SUPPLIED MATERIAL>
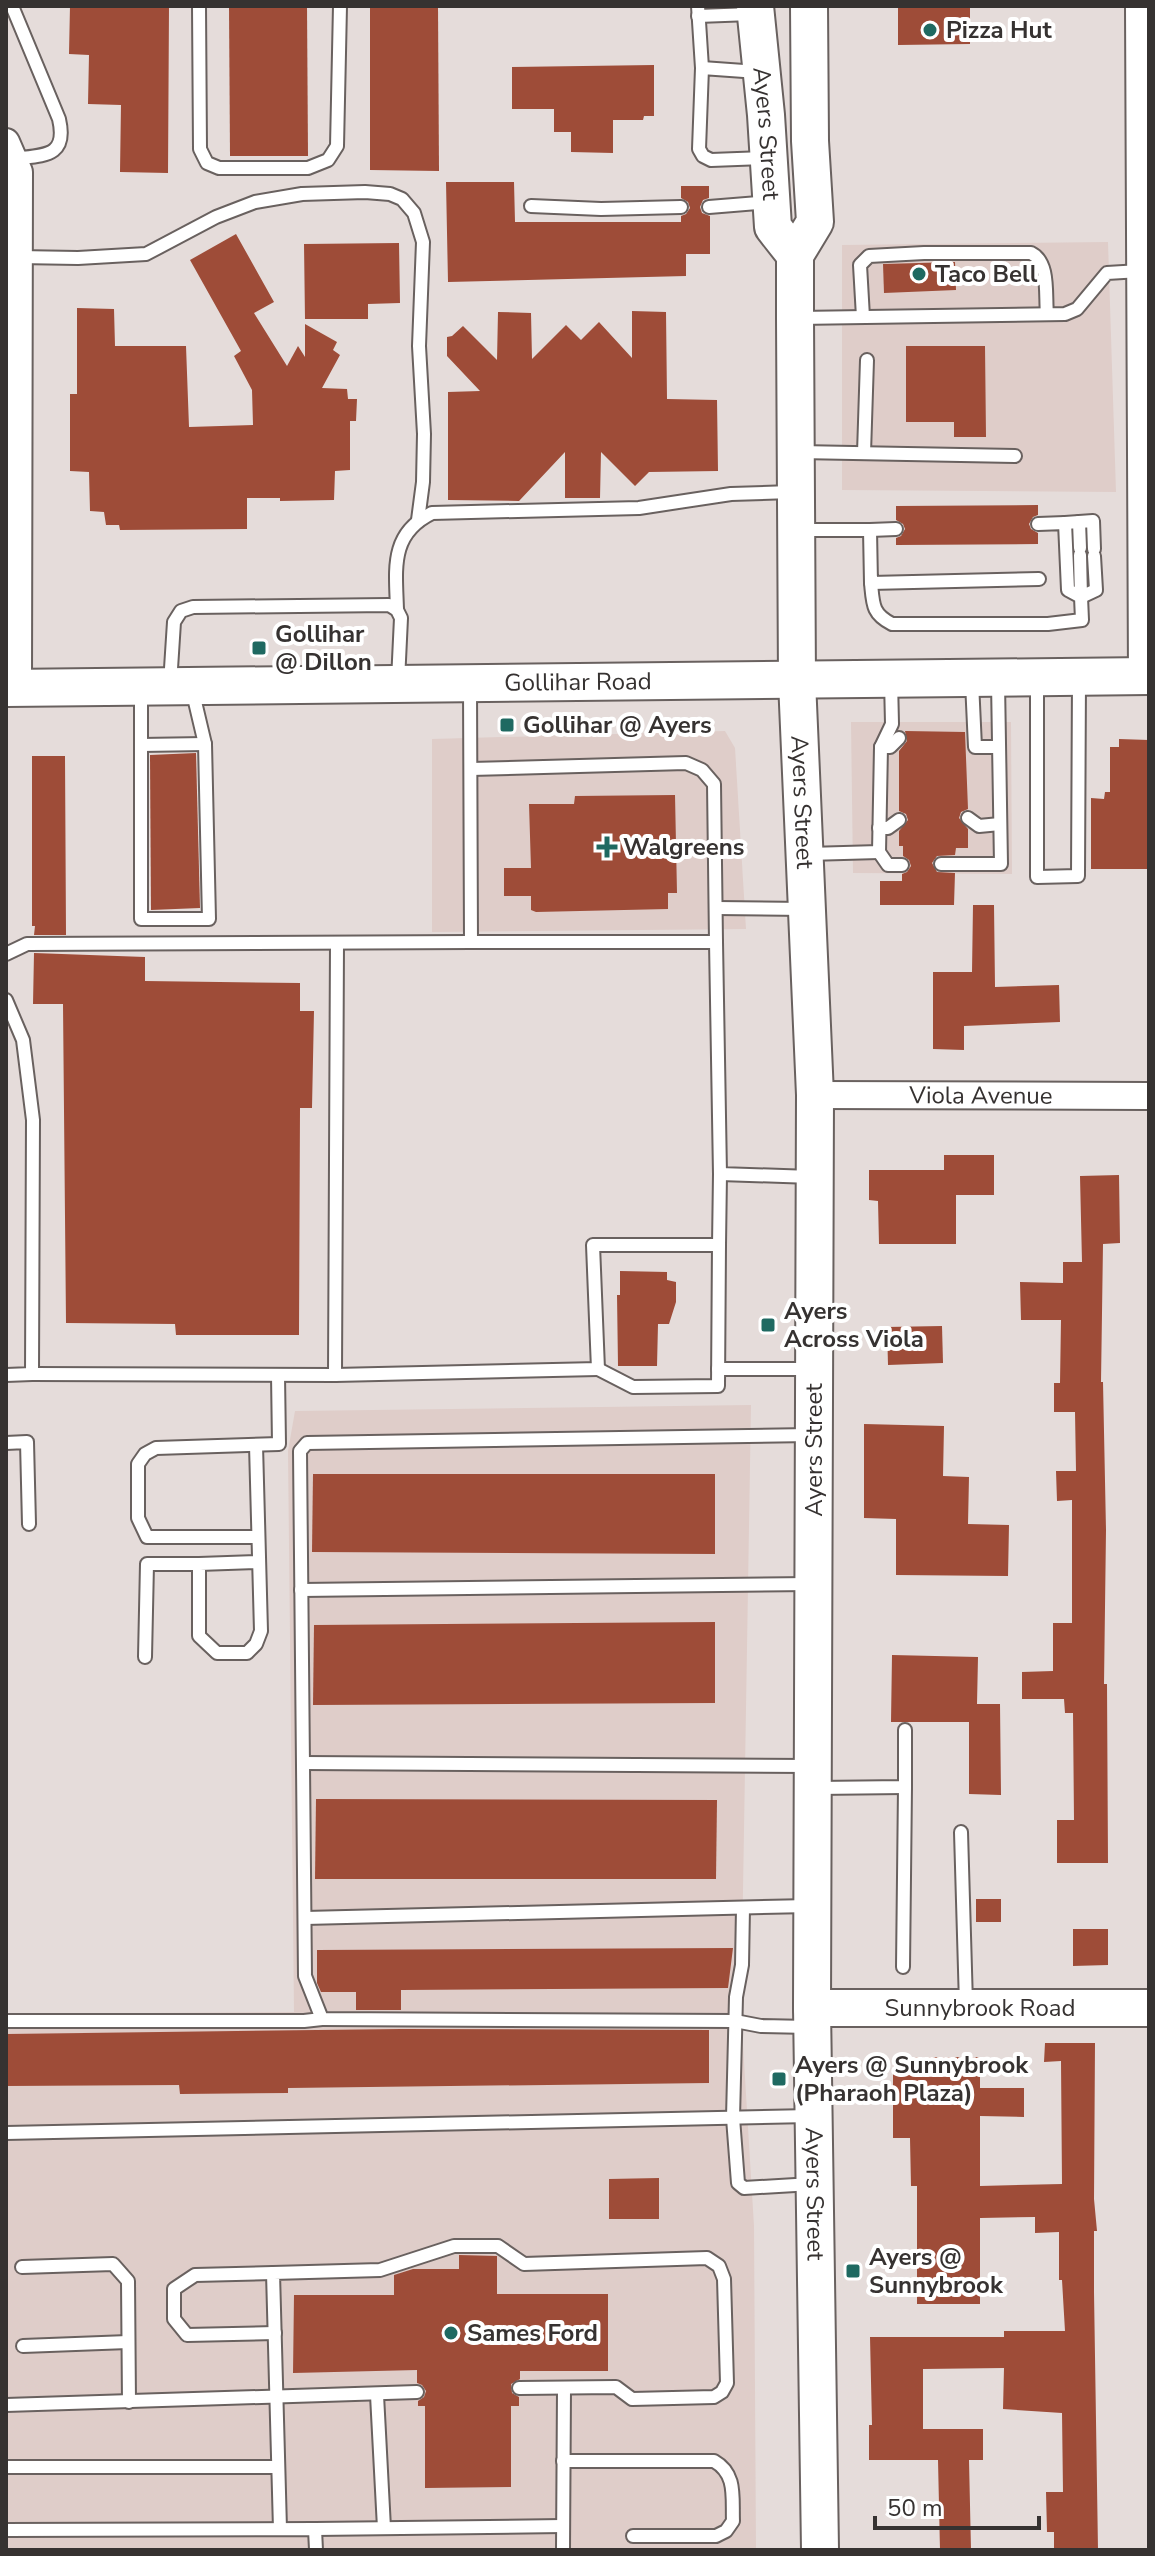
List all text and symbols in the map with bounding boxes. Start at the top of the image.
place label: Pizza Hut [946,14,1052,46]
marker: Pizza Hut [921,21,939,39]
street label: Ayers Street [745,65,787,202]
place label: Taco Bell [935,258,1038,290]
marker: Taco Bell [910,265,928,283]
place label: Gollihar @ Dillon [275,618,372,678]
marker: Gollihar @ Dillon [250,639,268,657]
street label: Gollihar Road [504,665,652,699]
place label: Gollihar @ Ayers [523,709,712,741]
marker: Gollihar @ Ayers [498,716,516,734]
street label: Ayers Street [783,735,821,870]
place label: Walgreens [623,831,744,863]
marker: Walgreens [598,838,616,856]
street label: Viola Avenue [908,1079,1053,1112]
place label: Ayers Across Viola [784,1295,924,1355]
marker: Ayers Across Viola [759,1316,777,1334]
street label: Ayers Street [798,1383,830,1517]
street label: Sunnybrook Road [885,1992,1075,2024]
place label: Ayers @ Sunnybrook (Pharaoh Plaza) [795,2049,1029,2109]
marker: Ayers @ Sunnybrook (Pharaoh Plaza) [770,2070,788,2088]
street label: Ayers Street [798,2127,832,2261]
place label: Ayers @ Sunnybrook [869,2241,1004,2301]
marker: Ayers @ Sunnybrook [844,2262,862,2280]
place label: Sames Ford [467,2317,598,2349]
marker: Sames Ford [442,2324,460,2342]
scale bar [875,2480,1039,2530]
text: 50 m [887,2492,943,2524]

==

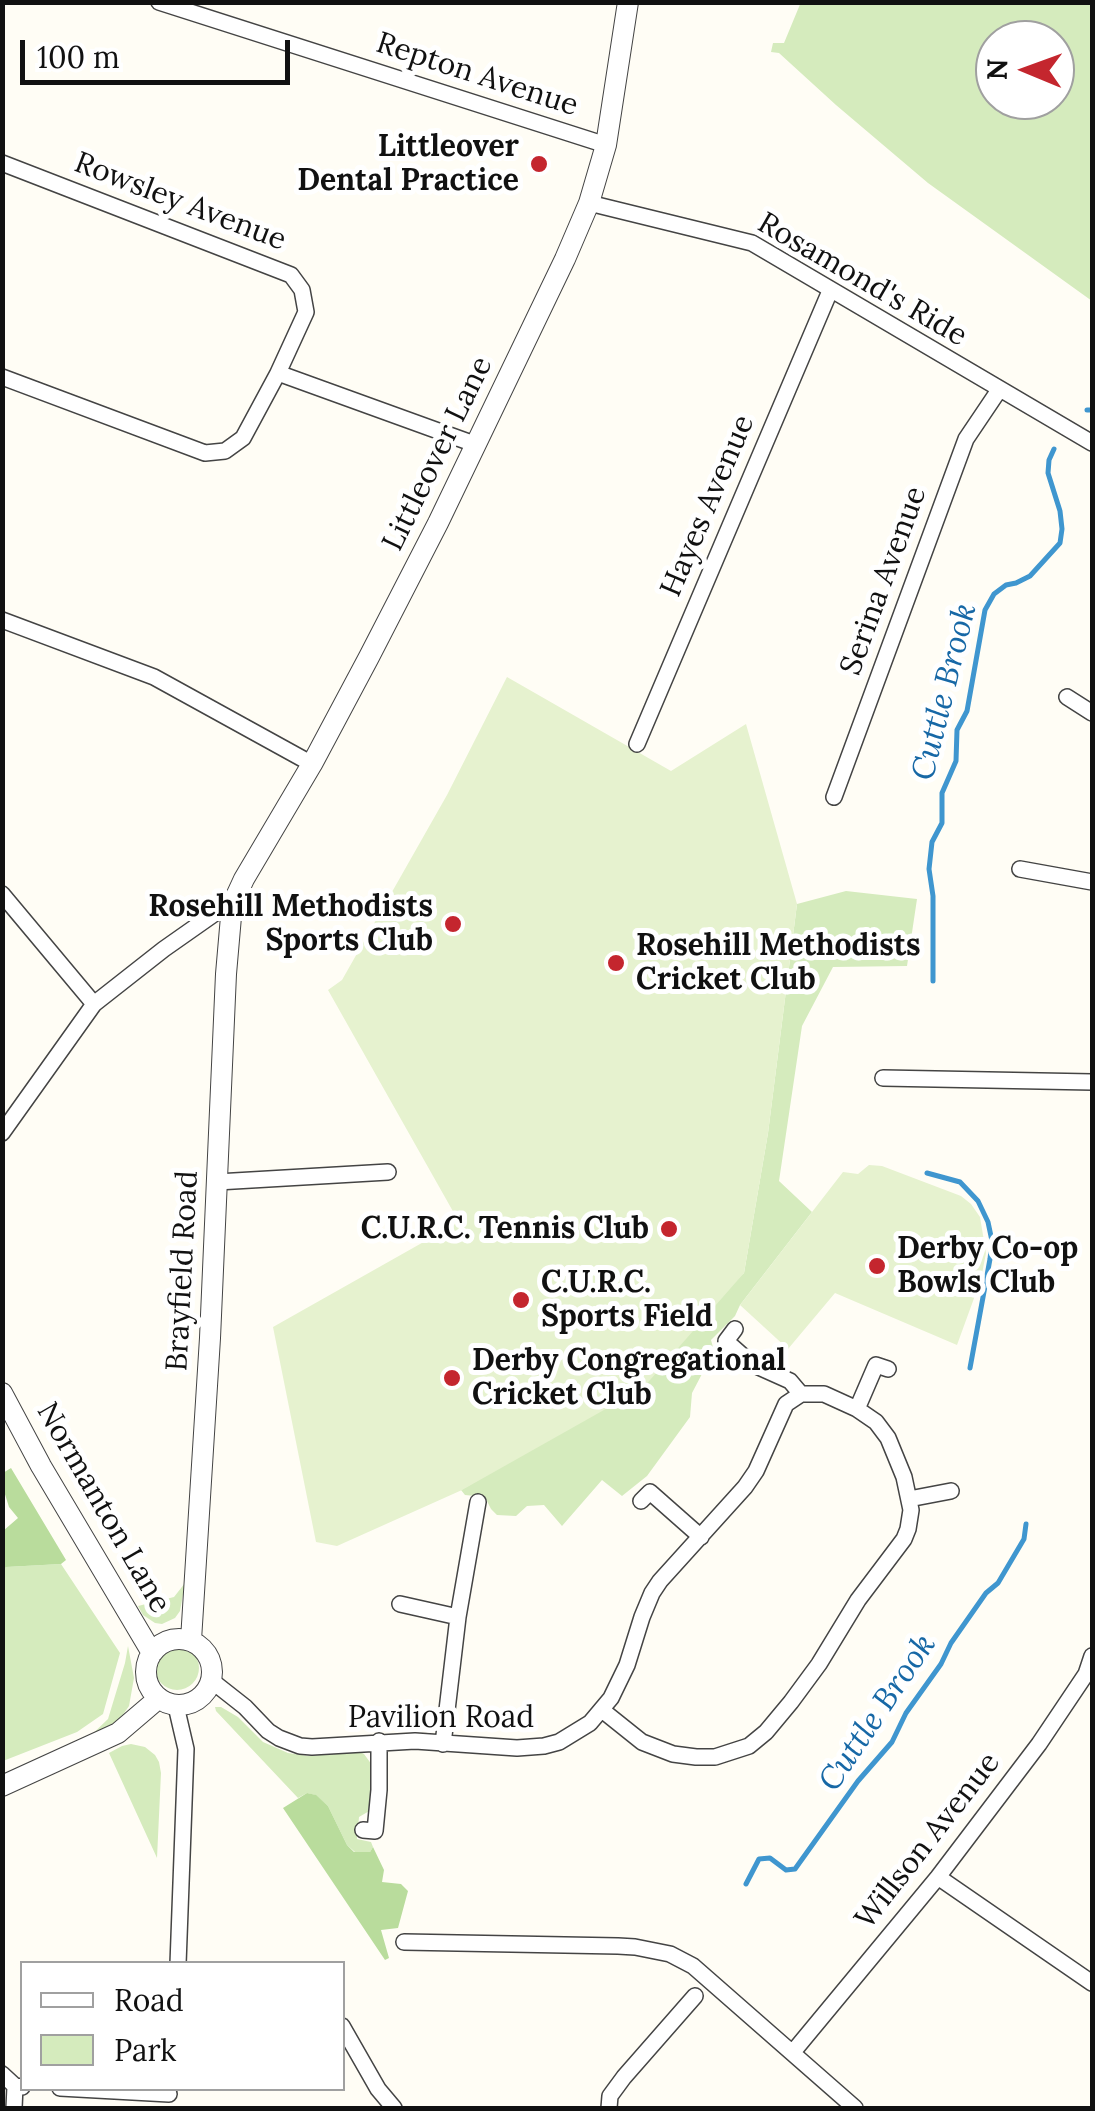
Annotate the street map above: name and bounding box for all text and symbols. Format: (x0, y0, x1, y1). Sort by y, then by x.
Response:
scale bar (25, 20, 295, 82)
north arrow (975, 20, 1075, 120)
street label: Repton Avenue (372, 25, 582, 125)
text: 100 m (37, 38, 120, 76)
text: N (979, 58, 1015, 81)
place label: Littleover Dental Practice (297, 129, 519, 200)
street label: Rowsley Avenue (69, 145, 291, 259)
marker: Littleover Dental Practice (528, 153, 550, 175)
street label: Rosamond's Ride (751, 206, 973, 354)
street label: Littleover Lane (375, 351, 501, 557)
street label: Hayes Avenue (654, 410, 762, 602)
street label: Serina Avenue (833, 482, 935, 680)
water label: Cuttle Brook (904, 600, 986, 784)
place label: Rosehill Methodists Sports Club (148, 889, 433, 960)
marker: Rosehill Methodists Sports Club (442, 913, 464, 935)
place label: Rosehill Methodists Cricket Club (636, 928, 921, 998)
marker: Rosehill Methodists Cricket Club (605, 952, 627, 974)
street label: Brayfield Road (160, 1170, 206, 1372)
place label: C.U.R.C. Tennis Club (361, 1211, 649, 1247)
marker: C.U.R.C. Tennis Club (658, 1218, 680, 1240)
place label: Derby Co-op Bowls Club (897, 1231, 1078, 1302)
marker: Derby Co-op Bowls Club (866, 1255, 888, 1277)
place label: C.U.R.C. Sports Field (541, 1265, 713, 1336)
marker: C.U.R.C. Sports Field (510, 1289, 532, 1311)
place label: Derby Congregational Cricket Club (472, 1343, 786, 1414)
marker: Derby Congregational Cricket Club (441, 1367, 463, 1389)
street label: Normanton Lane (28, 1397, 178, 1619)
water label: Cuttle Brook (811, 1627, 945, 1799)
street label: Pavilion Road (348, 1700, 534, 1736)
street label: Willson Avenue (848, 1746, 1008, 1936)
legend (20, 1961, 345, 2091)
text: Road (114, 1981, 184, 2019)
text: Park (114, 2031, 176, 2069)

---

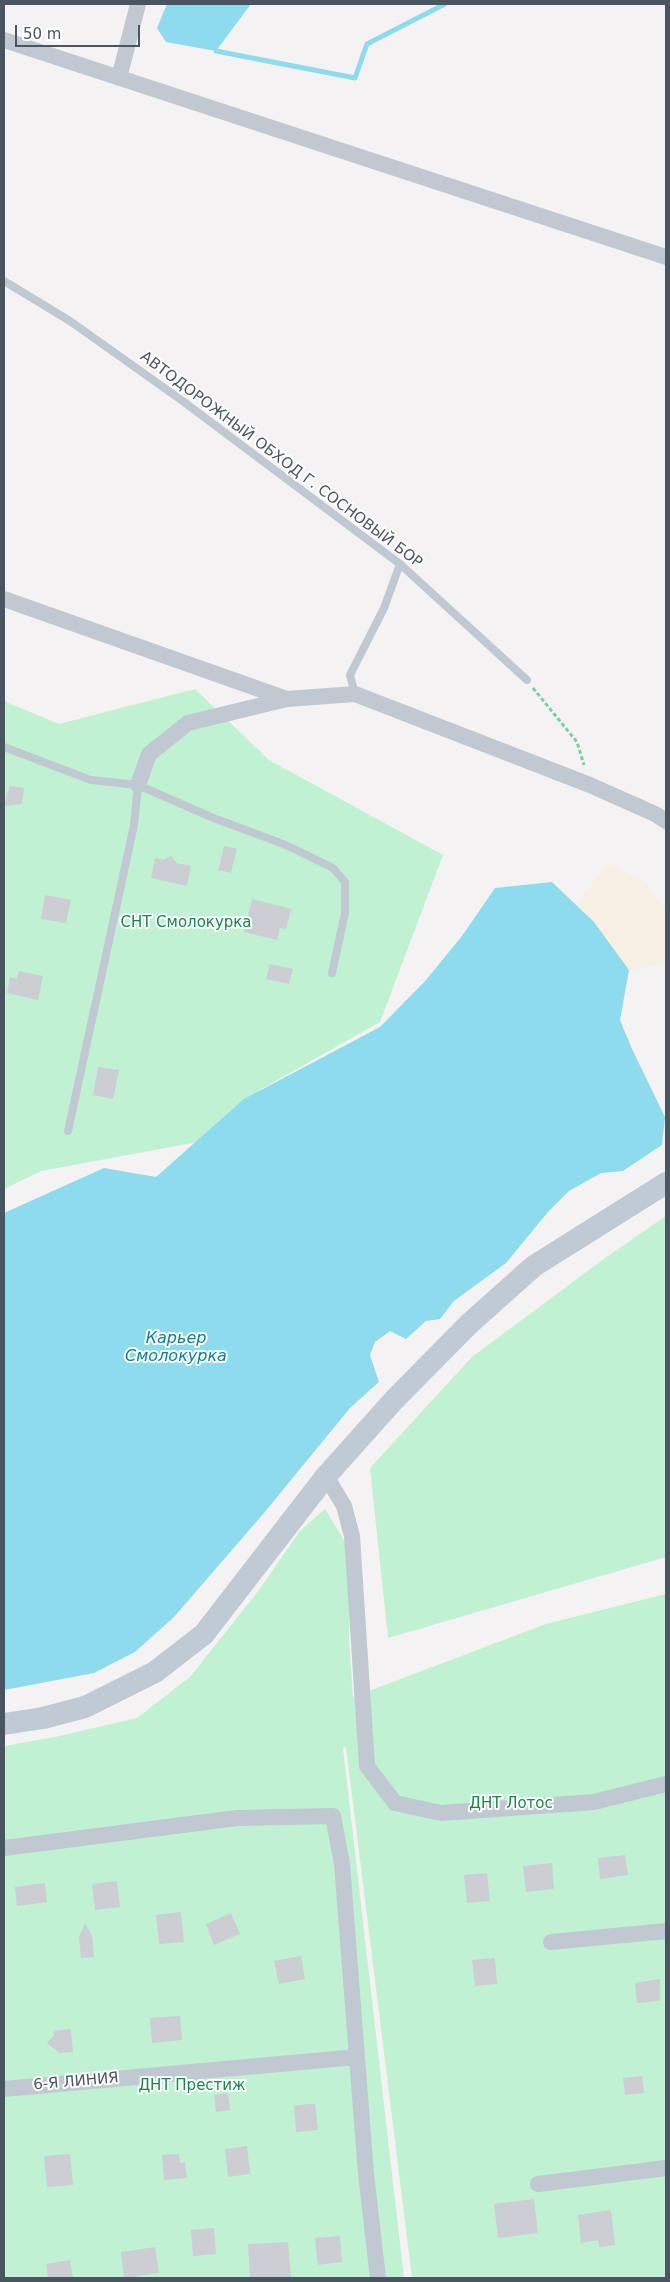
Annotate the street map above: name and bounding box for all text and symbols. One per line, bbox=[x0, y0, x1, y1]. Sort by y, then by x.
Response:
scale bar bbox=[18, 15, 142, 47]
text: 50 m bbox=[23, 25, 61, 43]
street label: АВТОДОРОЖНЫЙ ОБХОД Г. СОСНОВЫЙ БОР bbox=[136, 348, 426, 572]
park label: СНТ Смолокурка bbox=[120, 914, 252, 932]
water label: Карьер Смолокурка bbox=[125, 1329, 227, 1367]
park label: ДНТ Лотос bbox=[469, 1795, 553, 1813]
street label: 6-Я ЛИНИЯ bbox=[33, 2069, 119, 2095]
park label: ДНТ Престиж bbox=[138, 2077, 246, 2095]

WHAT TO DO> Lines holding the word "name" are the answer; copy every one from the records above.

ANSWER FOR THE TASK>
Annotate the street map above: name and bounding box for all text and symbols. Format: (x0, y0, x1, y1). Sort by y, then by x.
Annotate the street map above: name and bounding box for all text and symbols. One per line, bbox=[x0, y0, x1, y1]. Sort by y, then by x.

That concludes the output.